▶ [To-do item]: The answer is all of the entries below, repeated exactly and free of pictures.

▶ [Information shown]:
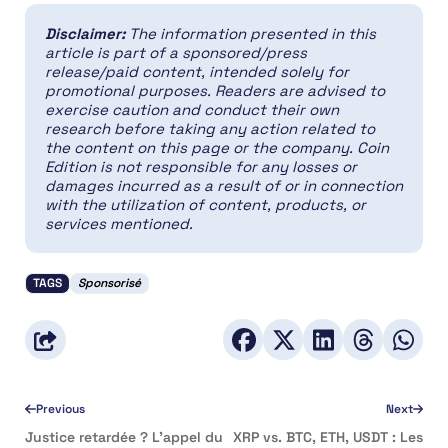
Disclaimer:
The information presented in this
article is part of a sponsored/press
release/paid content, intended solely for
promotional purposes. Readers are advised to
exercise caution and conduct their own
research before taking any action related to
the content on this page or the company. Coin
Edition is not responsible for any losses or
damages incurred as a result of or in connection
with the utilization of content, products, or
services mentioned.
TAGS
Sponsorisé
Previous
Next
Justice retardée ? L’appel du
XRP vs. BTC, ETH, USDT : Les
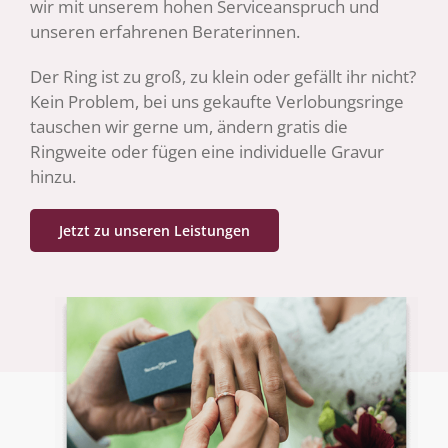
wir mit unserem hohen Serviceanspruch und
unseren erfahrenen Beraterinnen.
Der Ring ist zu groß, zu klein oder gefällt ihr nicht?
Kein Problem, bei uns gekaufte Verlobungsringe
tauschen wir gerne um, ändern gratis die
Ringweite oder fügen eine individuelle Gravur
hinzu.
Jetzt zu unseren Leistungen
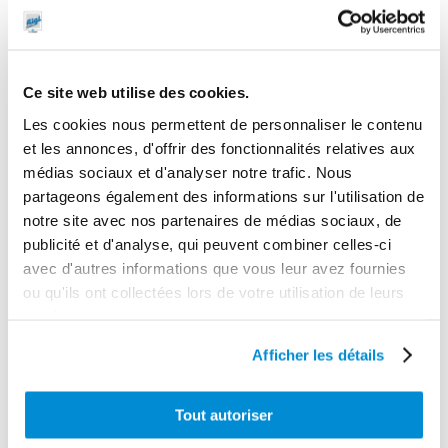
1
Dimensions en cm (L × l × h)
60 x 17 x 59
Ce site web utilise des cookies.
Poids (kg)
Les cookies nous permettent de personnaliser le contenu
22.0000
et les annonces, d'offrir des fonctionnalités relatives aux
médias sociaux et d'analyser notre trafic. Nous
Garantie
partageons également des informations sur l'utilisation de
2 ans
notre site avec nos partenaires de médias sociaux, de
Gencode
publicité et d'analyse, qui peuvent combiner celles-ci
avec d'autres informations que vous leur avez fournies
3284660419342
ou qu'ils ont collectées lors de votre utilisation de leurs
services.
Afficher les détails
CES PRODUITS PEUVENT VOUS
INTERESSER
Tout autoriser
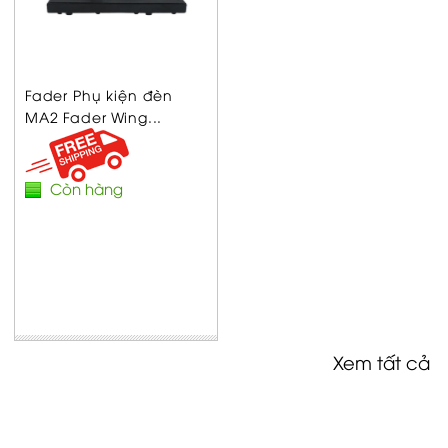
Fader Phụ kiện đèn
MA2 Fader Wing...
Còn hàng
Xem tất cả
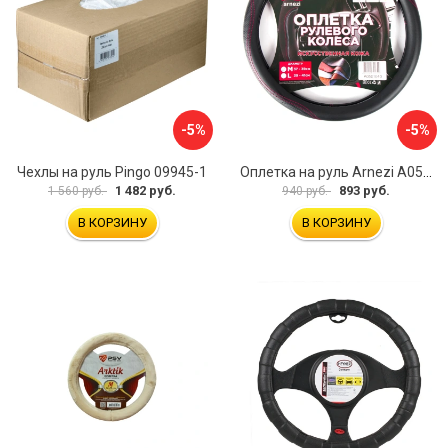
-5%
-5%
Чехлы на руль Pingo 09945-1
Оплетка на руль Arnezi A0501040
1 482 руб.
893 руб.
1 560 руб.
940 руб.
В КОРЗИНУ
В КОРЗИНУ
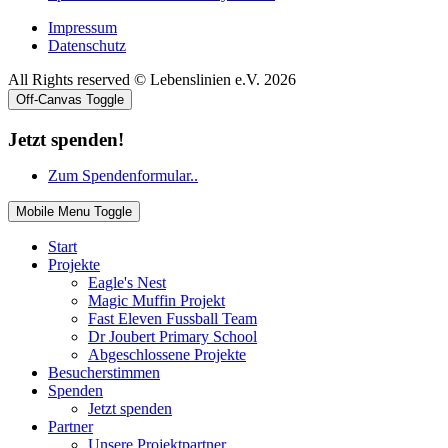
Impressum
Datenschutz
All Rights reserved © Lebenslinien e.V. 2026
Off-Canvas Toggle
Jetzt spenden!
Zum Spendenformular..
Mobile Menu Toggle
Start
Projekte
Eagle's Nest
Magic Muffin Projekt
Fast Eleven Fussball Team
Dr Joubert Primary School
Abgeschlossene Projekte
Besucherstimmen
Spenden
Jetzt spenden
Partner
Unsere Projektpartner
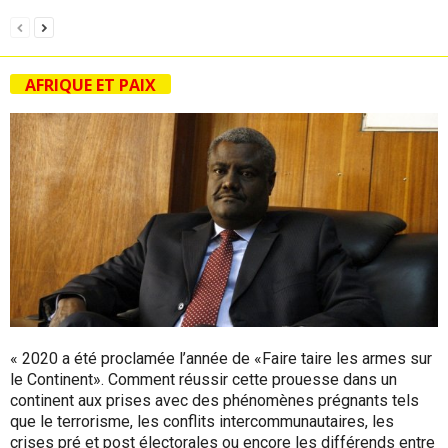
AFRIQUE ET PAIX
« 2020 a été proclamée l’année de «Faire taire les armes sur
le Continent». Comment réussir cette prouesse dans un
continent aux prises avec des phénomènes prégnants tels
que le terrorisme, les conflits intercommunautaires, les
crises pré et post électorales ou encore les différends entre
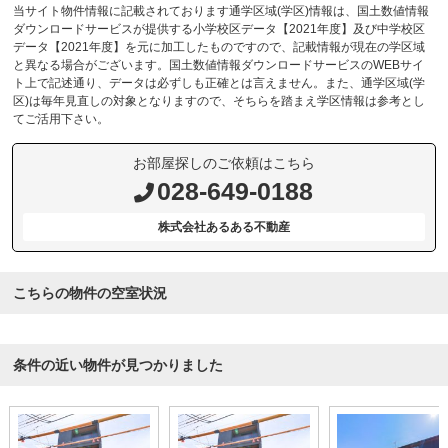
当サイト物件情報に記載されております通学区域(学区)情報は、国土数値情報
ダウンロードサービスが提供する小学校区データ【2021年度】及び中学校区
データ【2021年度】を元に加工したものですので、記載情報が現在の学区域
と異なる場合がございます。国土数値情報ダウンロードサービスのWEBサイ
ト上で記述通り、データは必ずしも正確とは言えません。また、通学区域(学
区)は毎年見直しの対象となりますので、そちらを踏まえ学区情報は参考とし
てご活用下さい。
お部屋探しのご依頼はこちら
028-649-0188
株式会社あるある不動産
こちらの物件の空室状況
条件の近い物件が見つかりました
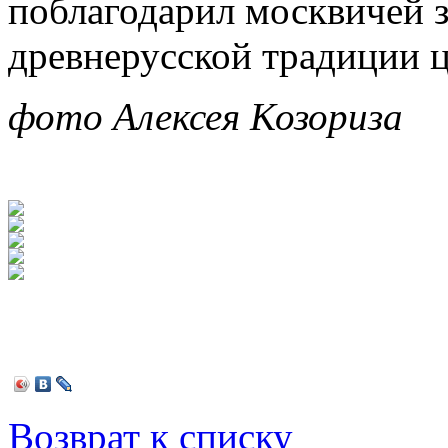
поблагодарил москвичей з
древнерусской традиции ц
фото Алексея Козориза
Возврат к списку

▶ [Response area]:
Disclaimer:
The information presented in this
article is part of a sponsored/press
release/paid content, intended solely for
promotional purposes. Readers are advised to
exercise caution and conduct their own
research before taking any action related to
the content on this page or the company. Coin
Edition is not responsible for any losses or
damages incurred as a result of or in connection
with the utilization of content, products, or
services mentioned.
TAGS
Sponsorisé
Previous
Next
Justice retardée ? L’appel du
XRP vs. BTC, ETH, USDT : Les
wir mit unserem hohen Serviceanspruch und
unseren erfahrenen Beraterinnen.
Der Ring ist zu groß, zu klein oder gefällt ihr nicht?
Kein Problem, bei uns gekaufte Verlobungsringe
tauschen wir gerne um, ändern gratis die
Ringweite oder fügen eine individuelle Gravur
hinzu.
Jetzt zu unseren Leistungen
1
Dimensions en cm (L × l × h)
60 x 17 x 59
Ce site web utilise des cookies.
Poids (kg)
Les cookies nous permettent de personnaliser le contenu
22.0000
et les annonces, d'offrir des fonctionnalités relatives aux
médias sociaux et d'analyser notre trafic. Nous
Garantie
partageons également des informations sur l'utilisation de
2 ans
notre site avec nos partenaires de médias sociaux, de
Gencode
publicité et d'analyse, qui peuvent combiner celles-ci
avec d'autres informations que vous leur avez fournies
3284660419342
ou qu'ils ont collectées lors de votre utilisation de leurs
services.
Afficher les détails
CES PRODUITS PEUVENT VOUS
INTERESSER
Tout autoriser
Fader Phụ kiện đèn
MA2 Fader Wing...
Còn hàng
Xem tất cả
-5%
-5%
Чехлы на руль Pingo 09945-1
Оплетка на руль Arnezi A0501040
1 482 руб.
893 руб.
1 560 руб.
940 руб.
В КОРЗИНУ
В КОРЗИНУ
Impressum
Datenschutz
All Rights reserved © Lebenslinien e.V. 2026
Off-Canvas Toggle
Jetzt spenden!
Zum Spendenformular..
Mobile Menu Toggle
Start
Projekte
Eagle's Nest
Magic Muffin Projekt
Fast Eleven Fussball Team
Dr Joubert Primary School
Abgeschlossene Projekte
Besucherstimmen
Spenden
Jetzt spenden
Partner
Unsere Projektpartner
AFRIQUE ET PAIX
« 2020 a été proclamée l’année de «Faire taire les armes sur
le Continent». Comment réussir cette prouesse dans un
continent aux prises avec des phénomènes prégnants tels
que le terrorisme, les conflits intercommunautaires, les
crises pré et post électorales ou encore les différends entre
当サイト物件情報に記載されております通学区域(学区)情報は、国土数値情報
ダウンロードサービスが提供する小学校区データ【2021年度】及び中学校区
データ【2021年度】を元に加工したものですので、記載情報が現在の学区域
と異なる場合がございます。国土数値情報ダウンロードサービスのWEBサイ
ト上で記述通り、データは必ずしも正確とは言えません。また、通学区域(学
区)は毎年見直しの対象となりますので、そちらを踏まえ学区情報は参考とし
てご活用下さい。
お部屋探しのご依頼はこちら
028-649-0188
株式会社あるある不動産
こちらの物件の空室状況
条件の近い物件が見つかりました
поблагодарил москвичей з
древнерусской традиции ц
фото Алексея Козориза
Возврат к списку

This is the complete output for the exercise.